Golpes es debut, pero a su modo también es el cierre y consecuencia de un ciclo que ha alimentado una forma de ver el cine desde el principio del milenio. En la aspiración de cada uno de los textos de Cobos siempre ha latido la necesidad de hacer coincidir la vida íntima de sus personajes con la existencia de un barrio, una ciudad, un país entero. De la mano de un guion coescrito por Fernando Navarro, esa aspiración es ahora necesidad. Los tipos que encarnan Tosar y Carroza son mucho más que metáforas de su tiempo, son, en carne viva, su tiempo, nuestro tiempo.

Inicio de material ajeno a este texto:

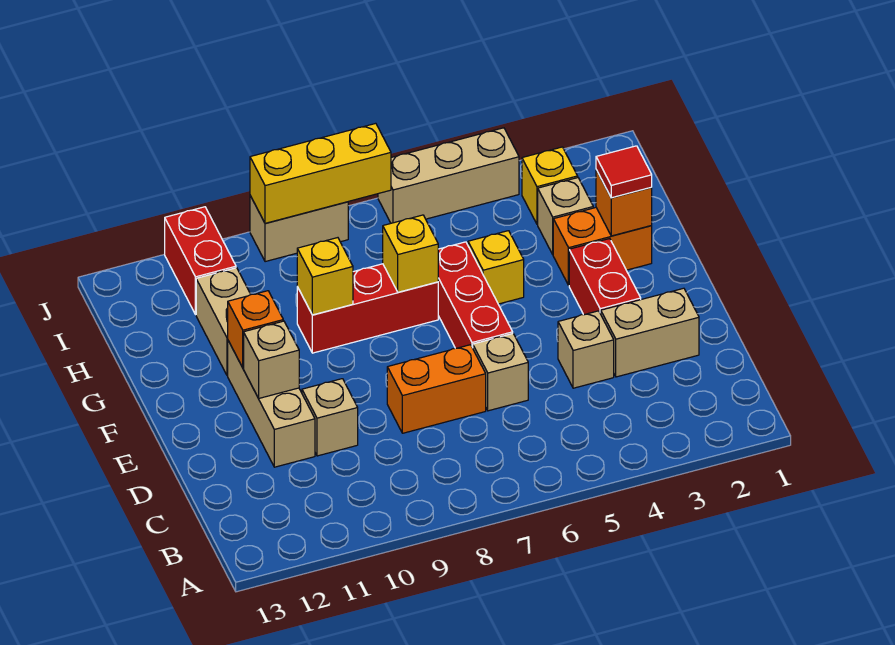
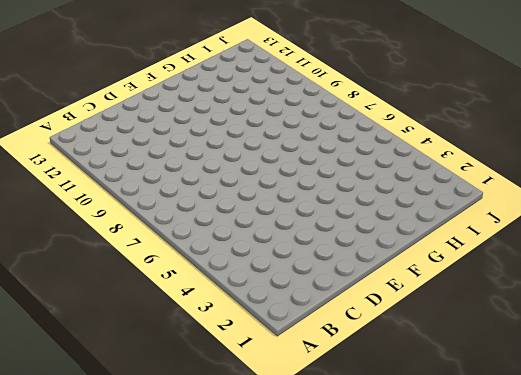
none -> tan 1x2 brick [601,288,699,377]
none -> tan 1x1 brick [558,311,614,388]
none -> tan 1x1 brick [473,334,528,411]

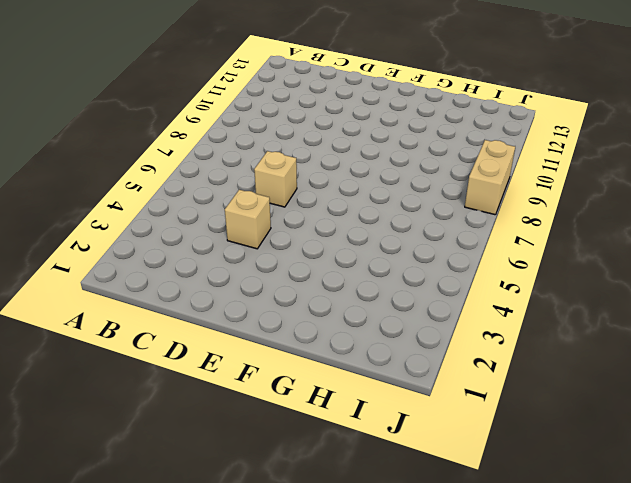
none -> tan 1x2 brick [601,288,699,377]
none -> orange 1x2 brick [387,345,486,433]
none -> tan 1x1 brick [302,379,358,456]

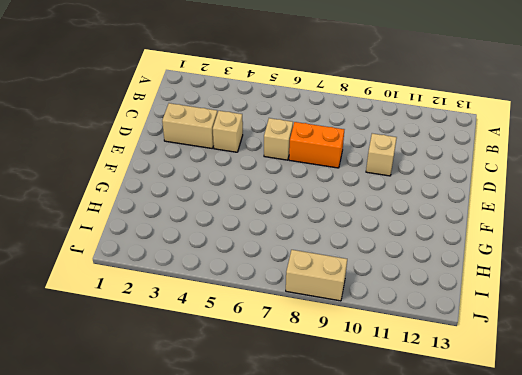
none -> tan 1x3 brick [228,341,315,467]
none -> red 1x2 brick [569,239,641,315]
none -> red 1x3 brick [438,242,513,348]

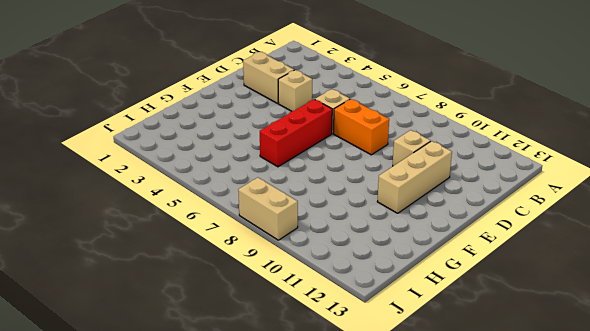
none -> red 1x2 brick [569,239,641,315]
none -> orange 1x2 brick [553,208,652,285]
none -> yellow 1x1 brick [468,231,524,304]

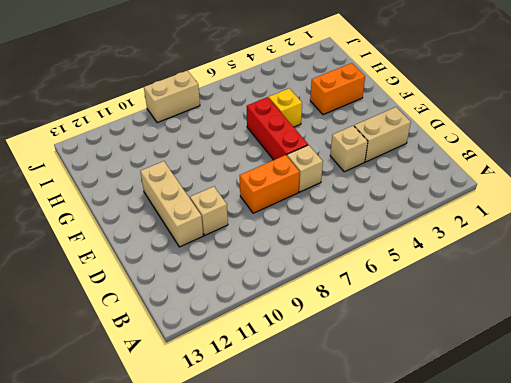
none -> red 1x2 brick [569,239,641,315]
none -> red 1x3 brick [297,264,438,353]
none -> tan 1x2 brick [196,268,251,376]

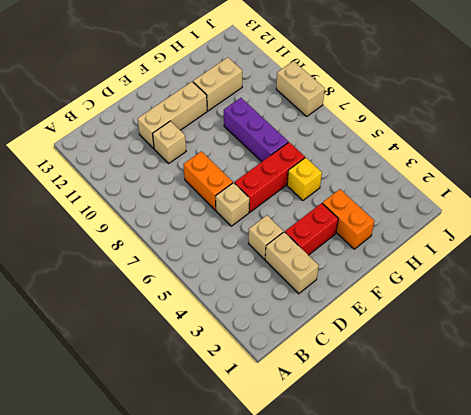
purple 1x3 brick [224,98,288,162] -> red 1x3 brick [297,264,438,353]
none -> tan 1x1 brick [538,178,593,254]
none -> yellow 1x1 brick [522,147,578,224]
none -> red 1x2 brick [165,207,236,315]

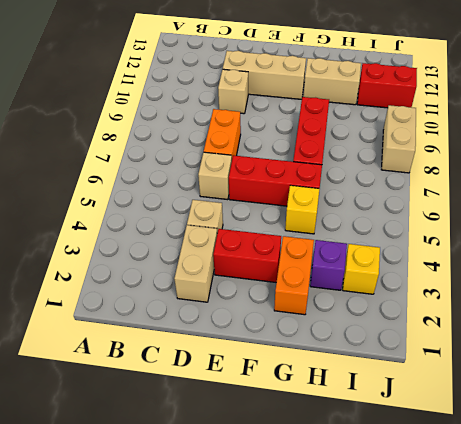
purple 1x1 brick [310,240,347,290] -> tan 1x1 brick [538,178,593,254]
none -> tan 1x3 brick [378,128,519,223]
none -> tan 1x1 brick [244,321,299,398]
none -> orange 1x1 brick [228,291,283,368]

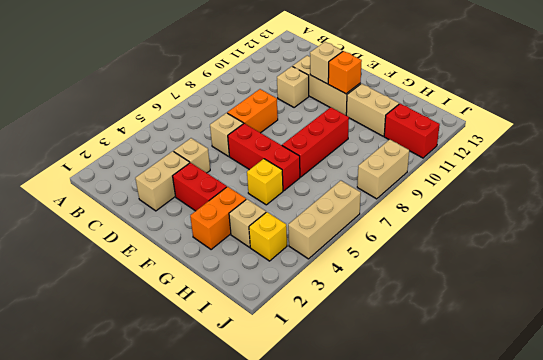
none -> orange 1x1 brick [596,170,652,236]
none -> yellow 1x1 brick [383,215,438,292]
none -> yellow 1x1 brick [297,238,353,315]

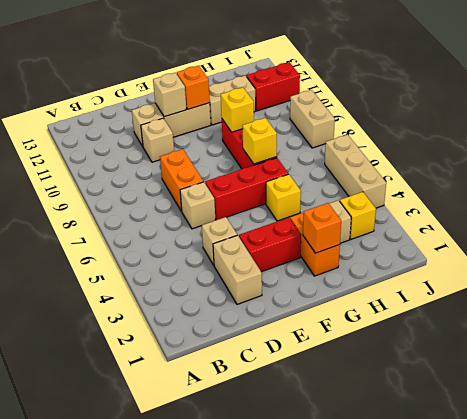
none -> yellow 1x3 brick [250,123,391,223]
none -> red 1x1 tile [596,146,652,198]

El resultado es una película admirable en su ambición, febril en cada unos de sus pasos y emocionante hasta el agotamiento. Quizá el único problema resida en su deseo por momentos no controlado de contarlo todo, abrazarlo todo, recordarlo todo. Pero lo debuts están obligados a pagar el tributo de la desmedida y bien está que así sea. Al final queda lo que tiene que quedar; es decir, Delibes: «Las cosas podrían haber sucedido de cualquier otra manera y, sin embargo, sucedieron así».